Broccoli Tuna Casserole Tuesday, Oct 22 2013 

5 cups uncooked whole wheat egg noodles
1 teaspoon butter
1/4 cup chopped onion
1/4 cup cornstarch
2 cups fat-free milk
1 teaspoon dried basil
1 teaspoon dried thyme
3/4 teaspoon salt
1/2 teaspoon pepper
1 cup reduced-sodium chicken broth
1 cup (4 ounces) shredded Monterey Jack cheese, divided
4 cups frozen broccoli florets, thawed
2 pouches (6.4 ounces each) albacore white tuna in water
1/3 cup panko (Japanese) bread crumbs
1 tablespoon butter, melted

Preheat oven to 350°. Cook noodles according to package directions; drain. Transfer to a shallow 3-qt. or 13×9-in. baking dish coated with cooking spray.

SOURCE EXCERPT:
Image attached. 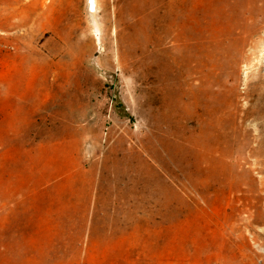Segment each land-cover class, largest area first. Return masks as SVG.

TASK PROMPT: In the broccoli tuna casserole recipe above, print everything from "Preheat oven to" down to "with cooking spray.", word for word.

FULL OUTPUT:
Preheat oven to 350°. Cook noodles according to package directions; drain. Transfer to a shallow 3-qt. or 13×9-in. baking dish coated with cooking spray.